[Selected text]
▬▬▬▬▬▬▬▬▬▬

CORRESP 1 filename1.htm TGN RESPONSE 5 2013.01.15




January 15, 2013                                        

Via EDGAR


Pamela A. Long, Assistant Director
Securities and Exchange Commission
Division of Corporation Finance
100 F Street, NE
Washington, DC 20549

Re:     Tecogen Inc.
Amendment No.4 to Registration Statement
No. 333-178697

Dear Ms. Long:

The purpose of this letter is to respond to your letter of January 4, 2013 regarding the above registration statement. For your convenience, your original comments appear in bold text, followed by our response. We are concurrently filing Amendment No. 5 to the Form S-1.

Management’s Discussion and Analysis of Financial Condition and Results of Operations, page 48

Results of Operations, page 52

1.
We note that your selling expense has increased significantly over the periods presented. In this regard, we also note that as a percentage of revenues, selling expense was 2.6%, 7.1% and 9.5% of revenues for 2010, 2011 and the nine months ended September 30, 2012. Please expand your disclosures to explain reasons for these increases and the nature of the costs included in selling expense.

We have revised our disclosure as requested to include the reasons for the fluctuation in our selling expenses. The new section on page 52 reads as follows:

"Selling expenses within this category increased in the first nine months of 2012 to $915,842 compared to $381,617 for the same period in 2011, an increase of $534,225 due to the Company's efforts in creating a stronger sales and marketing team which began during 2011. This effort included hiring new personnel for both sales and marketing and hiring a public relations firm. In addition to the above, during the nine months ended September 30 2012 the Company invested approximately $155,000 in trade shows and a traveling “road show” where three of the Company's products were showcased on an enclosed trailer which traveled up and down the west coast. During the same period in 2011 the Company incurred approximately $31,000 in trade show expenses."

Tecogen Inc.
45 First Avenue
Waltham, MA 02451
781-466-6400 • 781-466-6466 (fax)
www.tecogen.com

Securities and Exchange Commission                                
January 15, 2013
Page 2


The new section on page 54 reads as follows:

"Selling expenses for the years ended December 31, 2011 and 2010 were $782,252 and $290,505, respectively, an increase of $491,747. Approximately $200,000 of this increase is due to an increase in commission costs in 2011 since the Company experienced more commissionable sales during this period. The balance was due to the Company's efforts in creating a stronger sales and marketing team which began during 2011. This effort included hiring new personnel for both sales and marketing and hiring a public relations firm."

▬▬▬▬▬▬▬▬▬▬

[Dataset excerpt]
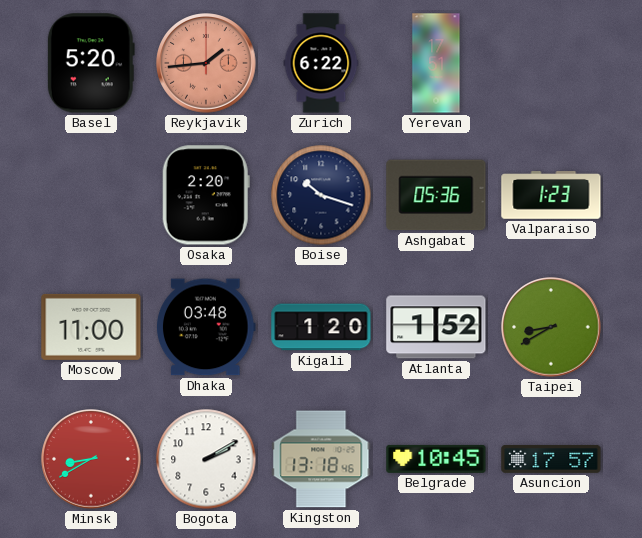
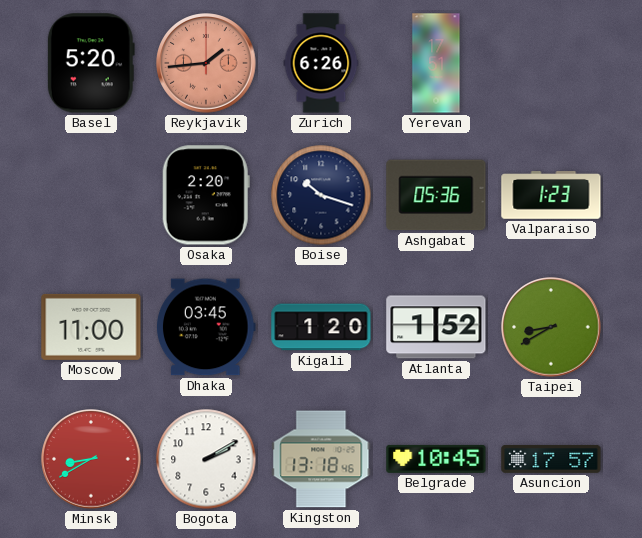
Zurich: 6:22 -> 6:26
Dhaka: 03:48 -> 03:45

▬▬▬▬▬▬▬▬▬▬

[Task statement] Rewrite the part of the Tecogen response letter that opens with the words "Re:     Tecogen Inc." and closes with "in selling expense.", changing "page 52" to "page 53".

[Reply to the task]
Re:     Tecogen Inc.
Amendment No.4 to Registration Statement
No. 333-178697

Dear Ms. Long:

The purpose of this letter is to respond to your letter of January 4, 2013 regarding the above registration statement. For your convenience, your original comments appear in bold text, followed by our response. We are concurrently filing Amendment No. 5 to the Form S-1.

Management’s Discussion and Analysis of Financial Condition and Results of Operations, page 48

Results of Operations, page 53

1.
We note that your selling expense has increased significantly over the periods presented. In this regard, we also note that as a percentage of revenues, selling expense was 2.6%, 7.1% and 9.5% of revenues for 2010, 2011 and the nine months ended September 30, 2012. Please expand your disclosures to explain reasons for these increases and the nature of the costs included in selling expense.